» Exercise text
↓

Thus, the surface roughness of the developing sleeve 440 was
measured by using a roughness measuring machine of a contact type
(Surfcorder SE3-300 manufactured by Kosaka Laboratory Ltd.) which
is able to calculate ten-point average roughness Rz
(JIS-B-0601:1994). The measurement condition was 0.8 mm in a cutoff
value, 2.5 mm in a measurement length, 0.1 mm/sec in a conveyance
speed, and 5000 times in longitudinal magnification. As a result,
while Rz before the image formation was 15 .mu.m, Rz when the image
having the carrier adhered thereto was generated was 5 .mu.m. In a
case where the coating amounts of the developer when Rz of the
developing sleeve 440 was 5 .mu.m and when it was 15 .mu.m were
measured by using the developer before the image formation, it was
found that the developing sleeve 440 with Rz of 5 .mu.m had Rz
reduced by about forty percent and had conveyance characteristics
reduced by about forty percent. FIG. 7 illustrates relationships
between the number of sheets on which images are formed and surface
roughness of the developing sleeve 440. It is found that as the
number of sheets on which images are formed increases, Rz is
reduced and Rz is about 5 .mu.m when the number of sheets is about
550000.

↑

» What to do
Using the text about the developing sleeve, answer these:
1. What cutoff value was used in the measurement?
2. What was Rz before the image formation?
3. At about how many sheets is Rz about 5 μm?

» Supplied entries
↓

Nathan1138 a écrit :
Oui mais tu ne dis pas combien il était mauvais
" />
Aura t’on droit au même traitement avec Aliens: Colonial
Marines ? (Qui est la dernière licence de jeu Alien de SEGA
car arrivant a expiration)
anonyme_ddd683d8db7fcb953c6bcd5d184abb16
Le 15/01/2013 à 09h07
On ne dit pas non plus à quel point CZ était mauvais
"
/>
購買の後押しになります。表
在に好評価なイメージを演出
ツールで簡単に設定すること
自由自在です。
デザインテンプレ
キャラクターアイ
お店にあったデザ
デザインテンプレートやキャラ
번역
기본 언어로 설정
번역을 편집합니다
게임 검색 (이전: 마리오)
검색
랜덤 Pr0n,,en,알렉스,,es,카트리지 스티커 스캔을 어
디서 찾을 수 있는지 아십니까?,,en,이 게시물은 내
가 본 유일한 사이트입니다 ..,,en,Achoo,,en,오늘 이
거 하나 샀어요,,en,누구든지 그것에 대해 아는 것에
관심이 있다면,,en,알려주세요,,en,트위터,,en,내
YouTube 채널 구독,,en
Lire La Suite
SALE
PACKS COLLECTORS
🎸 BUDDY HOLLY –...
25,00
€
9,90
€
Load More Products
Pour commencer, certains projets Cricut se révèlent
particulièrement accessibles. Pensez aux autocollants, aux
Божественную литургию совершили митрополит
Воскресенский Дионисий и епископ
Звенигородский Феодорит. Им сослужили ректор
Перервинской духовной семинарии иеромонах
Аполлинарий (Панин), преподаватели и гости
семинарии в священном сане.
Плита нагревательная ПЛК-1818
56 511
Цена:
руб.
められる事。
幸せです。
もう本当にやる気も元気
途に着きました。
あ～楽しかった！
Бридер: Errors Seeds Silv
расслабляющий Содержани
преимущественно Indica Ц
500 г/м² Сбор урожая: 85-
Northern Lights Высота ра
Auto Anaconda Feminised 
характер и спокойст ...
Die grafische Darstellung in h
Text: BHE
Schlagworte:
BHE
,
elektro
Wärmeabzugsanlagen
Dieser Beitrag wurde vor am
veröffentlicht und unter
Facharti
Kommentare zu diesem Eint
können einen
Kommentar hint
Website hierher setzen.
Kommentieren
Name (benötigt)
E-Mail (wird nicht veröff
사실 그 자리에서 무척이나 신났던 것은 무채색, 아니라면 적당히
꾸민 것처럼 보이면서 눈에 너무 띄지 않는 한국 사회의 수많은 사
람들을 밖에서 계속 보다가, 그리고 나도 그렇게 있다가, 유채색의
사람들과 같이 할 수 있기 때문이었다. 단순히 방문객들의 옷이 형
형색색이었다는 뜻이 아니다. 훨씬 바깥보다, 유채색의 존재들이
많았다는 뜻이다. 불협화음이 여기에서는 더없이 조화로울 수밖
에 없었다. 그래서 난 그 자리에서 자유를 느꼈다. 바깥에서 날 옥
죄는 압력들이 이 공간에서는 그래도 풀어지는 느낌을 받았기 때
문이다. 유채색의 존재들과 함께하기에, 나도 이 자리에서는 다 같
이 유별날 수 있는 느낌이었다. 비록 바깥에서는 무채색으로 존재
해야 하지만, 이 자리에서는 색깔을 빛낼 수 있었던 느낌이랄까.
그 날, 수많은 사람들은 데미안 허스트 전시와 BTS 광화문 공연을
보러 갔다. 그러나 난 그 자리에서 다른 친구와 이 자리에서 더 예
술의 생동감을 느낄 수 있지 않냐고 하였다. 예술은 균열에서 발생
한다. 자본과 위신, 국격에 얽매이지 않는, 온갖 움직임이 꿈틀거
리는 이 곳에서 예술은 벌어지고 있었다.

↑
↓

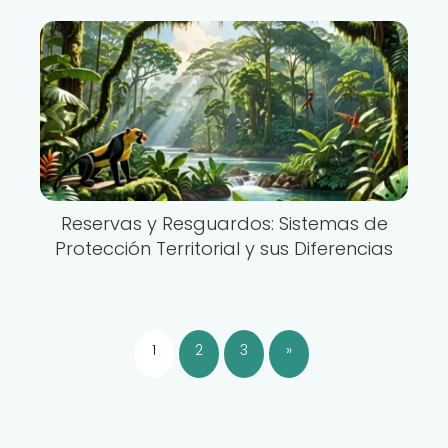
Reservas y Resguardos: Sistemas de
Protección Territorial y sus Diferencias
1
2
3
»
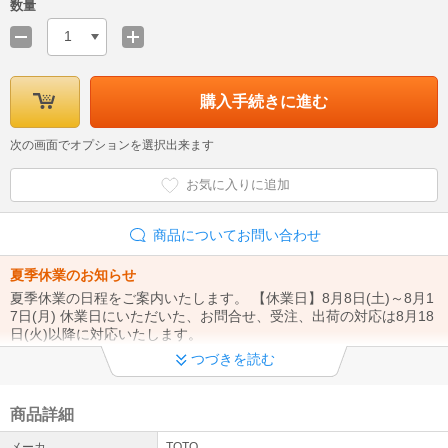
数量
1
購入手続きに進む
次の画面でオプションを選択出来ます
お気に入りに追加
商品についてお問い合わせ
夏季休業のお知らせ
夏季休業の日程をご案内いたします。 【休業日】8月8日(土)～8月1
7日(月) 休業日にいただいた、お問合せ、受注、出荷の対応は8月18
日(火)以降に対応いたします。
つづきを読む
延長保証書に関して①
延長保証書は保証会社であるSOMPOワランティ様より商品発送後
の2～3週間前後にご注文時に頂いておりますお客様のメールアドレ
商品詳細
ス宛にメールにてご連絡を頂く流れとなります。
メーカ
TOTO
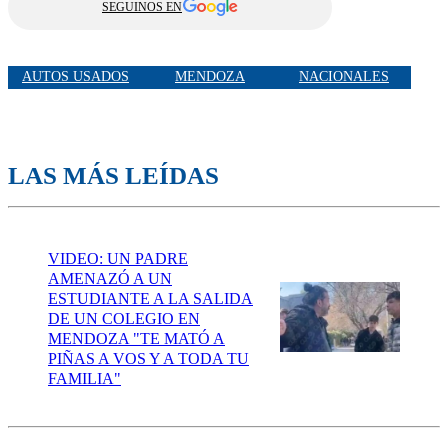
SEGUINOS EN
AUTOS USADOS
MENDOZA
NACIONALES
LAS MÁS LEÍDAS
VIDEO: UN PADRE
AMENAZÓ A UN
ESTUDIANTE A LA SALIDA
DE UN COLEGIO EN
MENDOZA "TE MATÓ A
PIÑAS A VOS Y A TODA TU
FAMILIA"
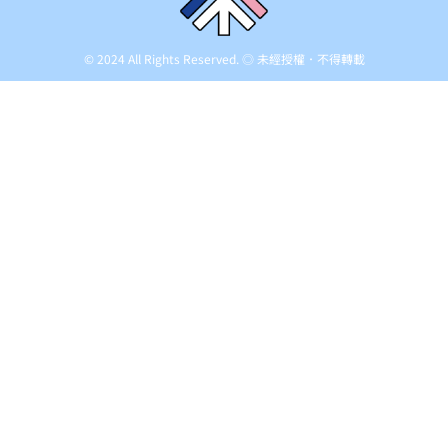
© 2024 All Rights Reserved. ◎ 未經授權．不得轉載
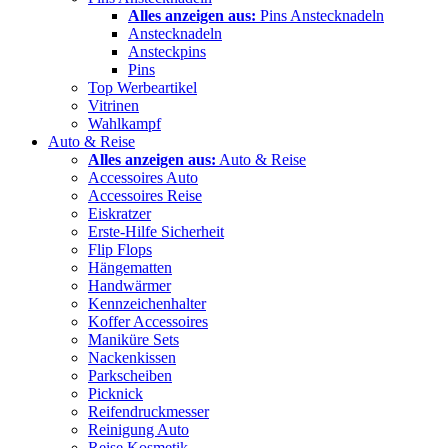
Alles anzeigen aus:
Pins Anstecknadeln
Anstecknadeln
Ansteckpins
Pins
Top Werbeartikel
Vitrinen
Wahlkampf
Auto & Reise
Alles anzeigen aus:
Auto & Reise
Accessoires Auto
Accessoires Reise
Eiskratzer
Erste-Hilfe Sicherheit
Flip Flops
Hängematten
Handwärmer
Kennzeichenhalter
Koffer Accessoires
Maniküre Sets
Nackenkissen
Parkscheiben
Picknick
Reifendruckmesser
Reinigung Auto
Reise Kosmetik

↑

» Task response
1. 0.8 mm
2. 15 μm
3. About 550000